Des propos récents d’Aïcha al-Debs, présidente du nouveau Bureau des affaires de la Femme à Damas, ont provoqué un véritable tollé en Syrie et sur les réseaux sociaux ce week-end. Interrogée par une télévision étrangère sur la place qui sera donnée aux associations féministes dans le pays, la responsable a expliqué qu’elles seront les bienvenues si elles « soutiennent le modèle que nous allons construire », ajoutant : « je ne vais pas ouvrir le passage à quiconque n’est pas d’accord avec ma pensée ».
Un « modèle propre à la société syrienne » en question
Aïcha al-Debs, seule femme du nouveau gouvernement de transition mis en place après la chute du régime de Bachar el-Assad, a appelé les Syriennes de tous horizons à se rassembler pour définir un modèle de société. Mais sa vision semble pour le moins conservatrice.
« Pourquoi adopter un modèle laïc ou civil ? Nous allons mettre en place un modèle propre à la société syrienne et c’est la femme syrienne qui va le réaliser », a-t-elle déclaré. Des propos qui font craindre à certains une dérive rigoriste, dans un pays qui se relève à peine d’une décennie de guerre et de dictature.
Le rôle « éducatif » des femmes en priorité
La responsable a également appelé ses concitoyennes à « ne pas outrepasser les priorités de leur nature créée par Dieu », citant en premier lieu « leur rôle éducatif au sein de la famille ». Une vision traditionnelle du rôle des femmes qui a suscité de vives réactions.
Tu peux parler de ta propre pensée dans ta maison, mais ne nous impose pas ta pensée qui veut qu’on reste à la maison
s’est insurgée une internaute syrienne sur Facebook
« Nous avons été emprisonnées pour pouvoir exprimer notre opinion, nous avons été déplacées, nos maisons ont été détruites, pour qu’à la fin tu viennes nous dire ce qui est permis et ce qui ne l’est pas ? », a dénoncé sur Twitter une actrice syrienne connue.
Inquiétudes pour les droits des femmes
Si la Syrie était considérée comme relativement progressiste sur les droits des femmes sous le règne de Hafez puis Bachar el-Assad, avec un fort taux d’éducation des filles notamment, beaucoup craignent un retour en arrière dans la Syrie d’après.
Les dix années de guerre, l’influence grandissante des mouvements islamistes et la régression économique ont déjà lourdement pesé sur la condition féminine.
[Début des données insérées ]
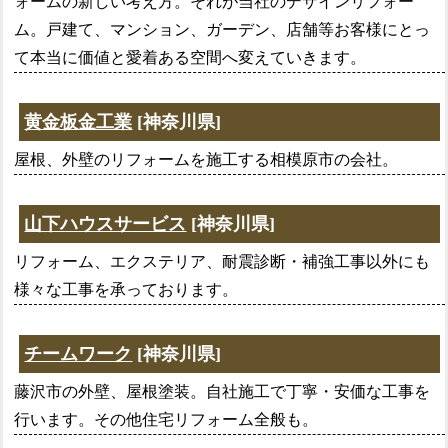
ォームの新しい考え方。それが当社のデザインリフォー
ム。戸建て、マンション、ガーデン、店舗等お客様にとっ
て本当に価値と愛着ある空間へ変えていきます。
黄金板金工業
[神奈川県]
屋根、外壁のリフォームを施工する相模原市の会社。
山下ハウスサービス
[神奈川県]
リフォーム、エクステリア、耐震診断・補強工事以外にも
様々な工事を承っております。
チームワーク
[神奈川県]
藤沢市の外壁、屋根塗装。自社施工で丁寧・安価な工事を
行います。その他住宅リフォーム全般も。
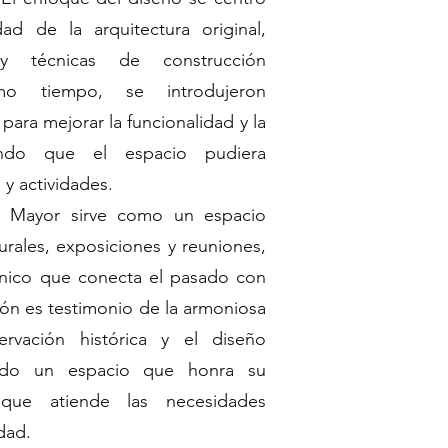
ad de la arquitectura original,
s y técnicas de construcción
smo tiempo, se introdujeron
ara mejorar la funcionalidad y la
izando que el espacio pudiera
 y actividades.
o Mayor sirve como un espacio
turales, exposiciones y reuniones,
nico que conecta el pasado con
ión es testimonio de la armoniosa
ervación histórica y el diseño
ndo un espacio que honra su
que atiende las necesidades
dad.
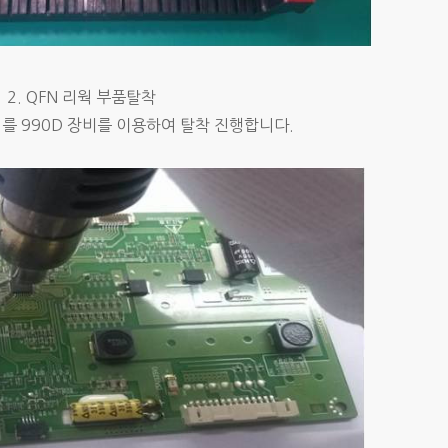
2. QFN 리웍 부품탈착
C 를 990D 장비를 이용하여 탈착 진행합니다.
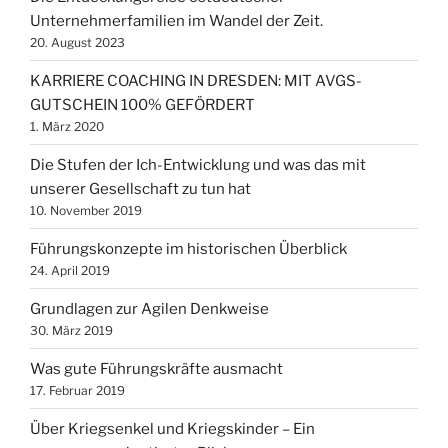
Unternehmerfamilien im Wandel der Zeit.
20. August 2023
KARRIERE COACHING IN DRESDEN: MIT AVGS-
GUTSCHEIN 100% GEFÖRDERT
1. März 2020
Die Stufen der Ich-Entwicklung und was das mit
unserer Gesellschaft zu tun hat
10. November 2019
Führungskonzepte im historischen Überblick
24. April 2019
Grundlagen zur Agilen Denkweise
30. März 2019
Was gute Führungskräfte ausmacht
17. Februar 2019
Über Kriegsenkel und Kriegskinder – Ein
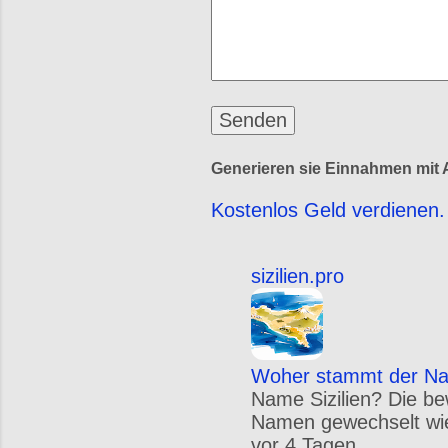
Generieren sie Einnahmen mit A
Kostenlos Geld verdienen. 
sizilien.pro
Woher stammt der Nam
Name Sizilien? Die be
Namen gewechselt wie S
vor 4 Tagen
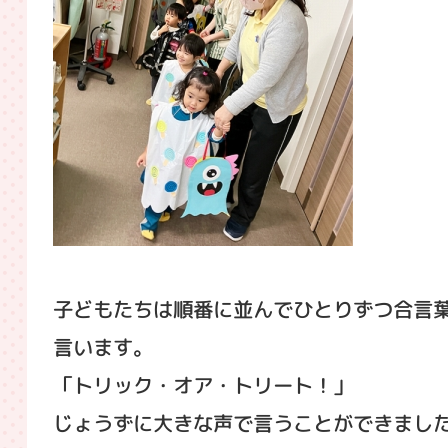
子どもたちは順番に並んでひとりずつ合言
言います。
「トリック・オア・トリート！」
じょうずに大きな声で言うことができまし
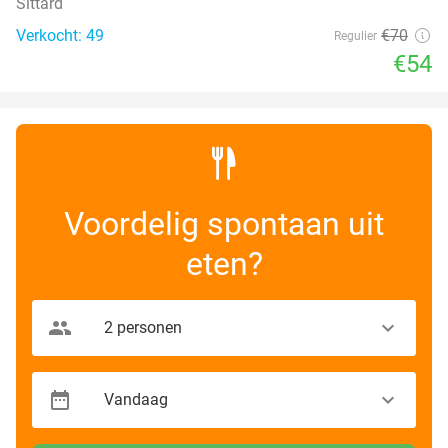
Sittard
Verkocht: 49
€70
Regulier
€54
Voordelig spontaan uit
eten?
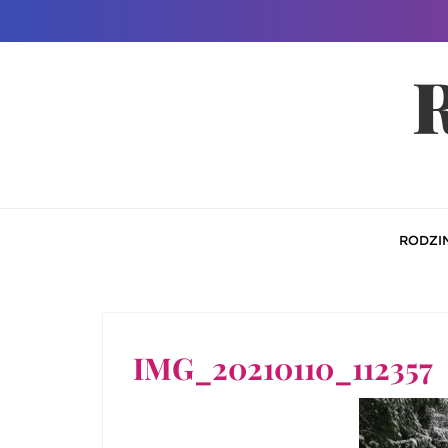
Skip
to
R
content
RODZI
IMG_20210110_112357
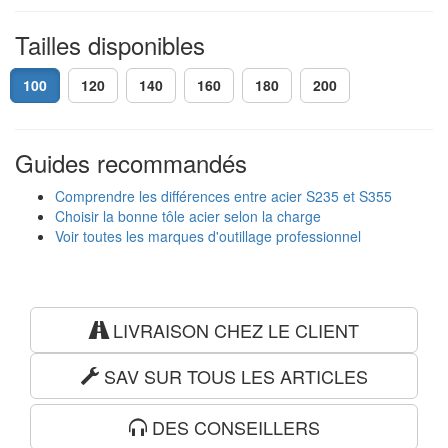
Tailles disponibles
100
120
140
160
180
200
Guides recommandés
Comprendre les différences entre acier S235 et S355
Choisir la bonne tôle acier selon la charge
Voir toutes les marques d'outillage professionnel
LIVRAISON CHEZ LE CLIENT
SAV SUR TOUS LES ARTICLES
DES CONSEILLERS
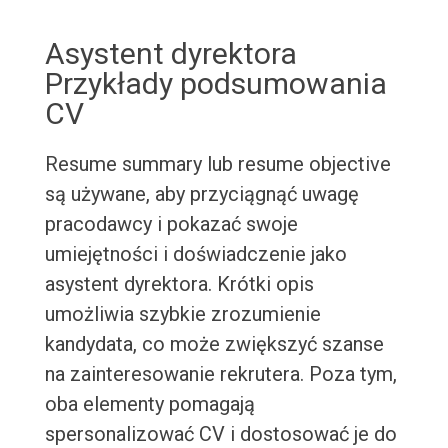
Asystent dyrektora
Przykłady podsumowania
CV
Resume summary lub resume objective
są używane, aby przyciągnąć uwagę
pracodawcy i pokazać swoje
umiejętności i doświadczenie jako
asystent dyrektora. Krótki opis
umożliwia szybkie zrozumienie
kandydata, co może zwiększyć szanse
na zainteresowanie rekrutera. Poza tym,
oba elementy pomagają
spersonalizować CV i dostosować je do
Avec en plus la montée d’un discours conservateur au sein même des nouvelles institutions, les militantes s’inquiètent pour l’avenir de leurs droits chèrement acquis.
Le gouvernement tente de calmer le jeu
Face au tollé provoqué par les propos d’Aïcha al-Debs, le nouveau gouvernement syrien a dû monter au créneau. Le chef de la diplomatie Assaad Hassan al-Chibani a assuré que les autorités « se tiendront aux côtés » des femmes « et soutiennent pleinement leurs droits ».
Nous croyons au rôle actif de la femme au sein de la société, et nous avons confiance en ses capacités et ses compétences
a-t-il affirmé sur Twitter dimanche
Mais beaucoup doutent de la volonté réelle du nouveau pouvoir de faire progresser la cause des femmes. Certains y voient plutôt une tentative de rassurer la communauté internationale, très attentive à la transition syrienne.
Quel avenir pour les Syriennes ?
Cette polémique révèle en tout cas les profondes divisions qui traversent la société syrienne sur la question du statut des femmes. Entre conservatisme religieux et aspirations à plus d’égalité et de liberté, la place des Syriennes sera assurément un des enjeux majeurs de la reconstruction du pays.
Alors que la Syrie se relève douloureusement de dix ans de conflit, les femmes entendent bien faire entendre leur voix pour façonner la société de demain. Mais le chemin s’annonce encore long et semé d’embûches pour faire triompher leurs droits, dans un contexte toujours très instable et incertain.